- _Co zrobić_
Wypisz dokładnie, bez żadnych zmian, tylko te wiersze, zaczynając od wiersza zawierającego „berekend: berekend -> gestegen” i kończąc na wierszu zawierającym „CO2 colour: red -> orange”. Oba te wiersze również należy uwzględnić.

- _Podane wiersze_

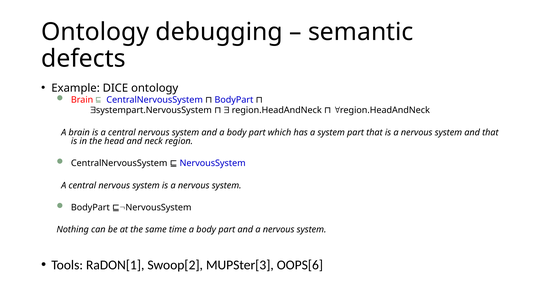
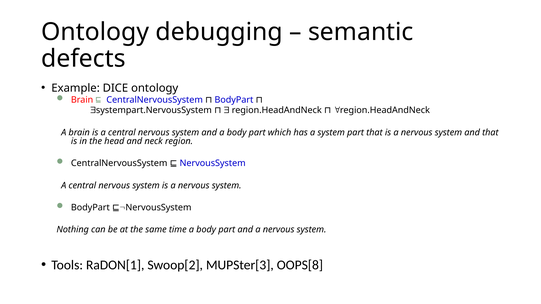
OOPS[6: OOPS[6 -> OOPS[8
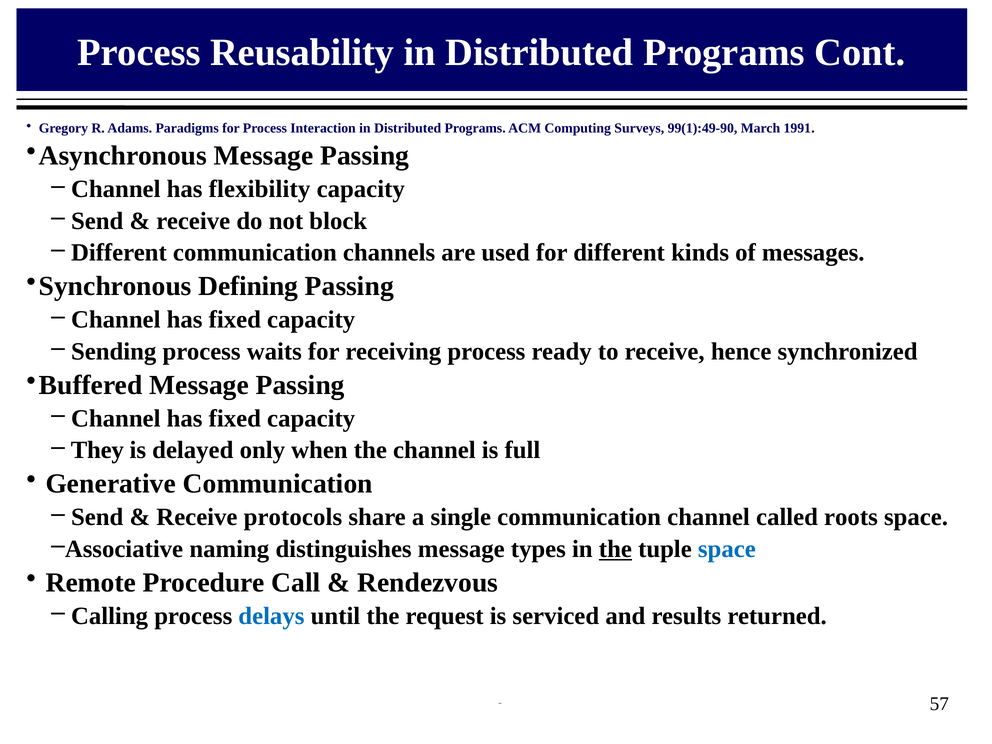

* * *

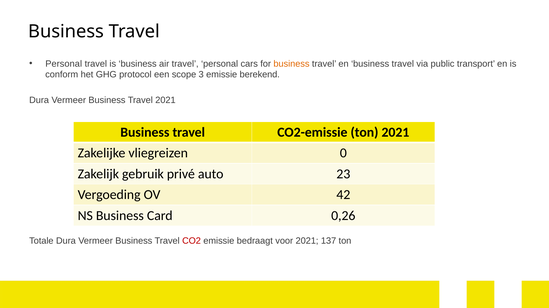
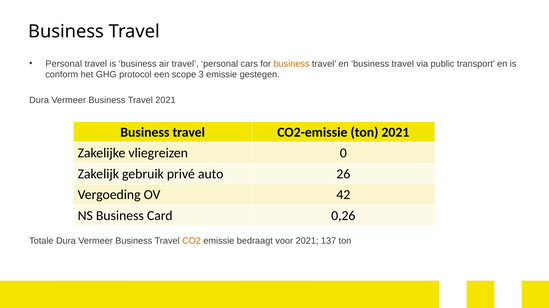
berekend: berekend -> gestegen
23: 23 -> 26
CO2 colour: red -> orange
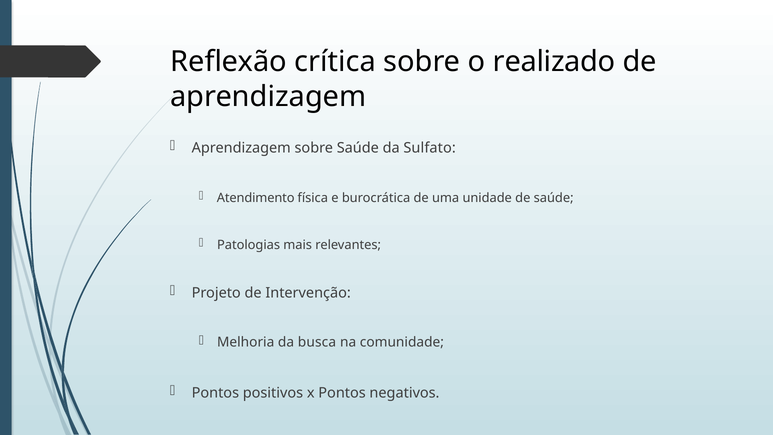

==

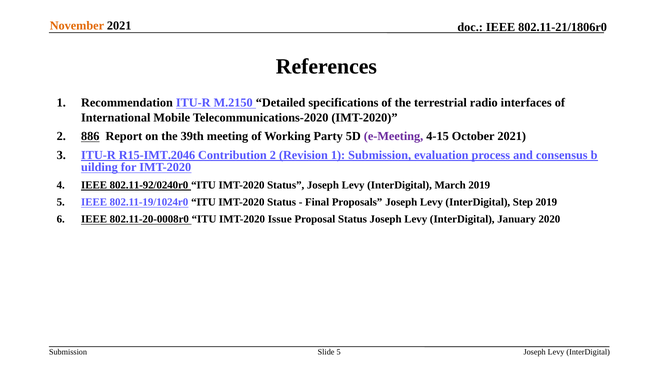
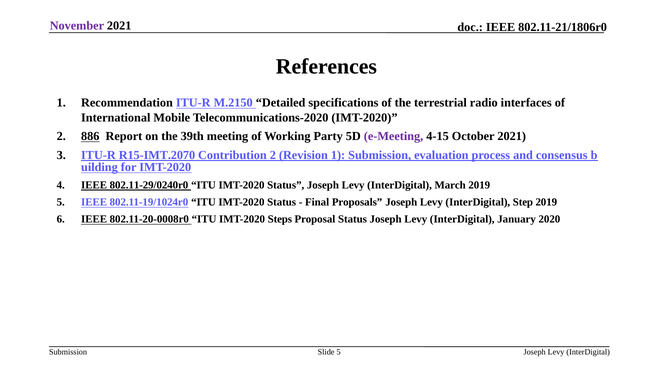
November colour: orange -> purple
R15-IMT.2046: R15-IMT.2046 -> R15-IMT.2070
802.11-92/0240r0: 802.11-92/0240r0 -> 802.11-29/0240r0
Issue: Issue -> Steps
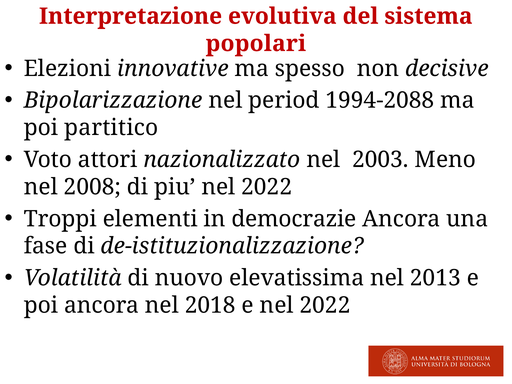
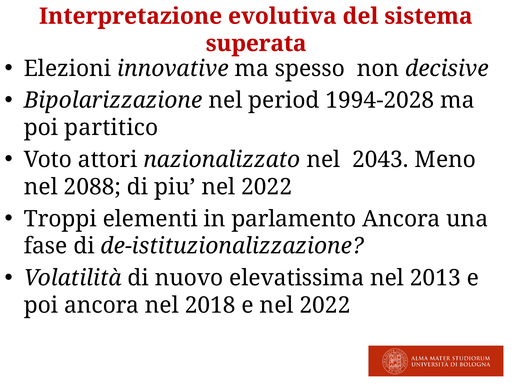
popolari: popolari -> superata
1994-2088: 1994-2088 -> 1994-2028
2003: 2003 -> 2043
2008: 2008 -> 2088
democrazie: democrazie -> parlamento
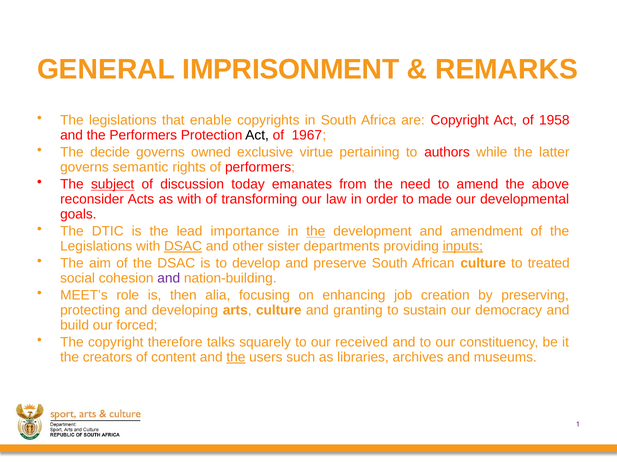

- _Oczekiwany wynik_
berekend: berekend -> gestegen
23: 23 -> 26
CO2 colour: red -> orange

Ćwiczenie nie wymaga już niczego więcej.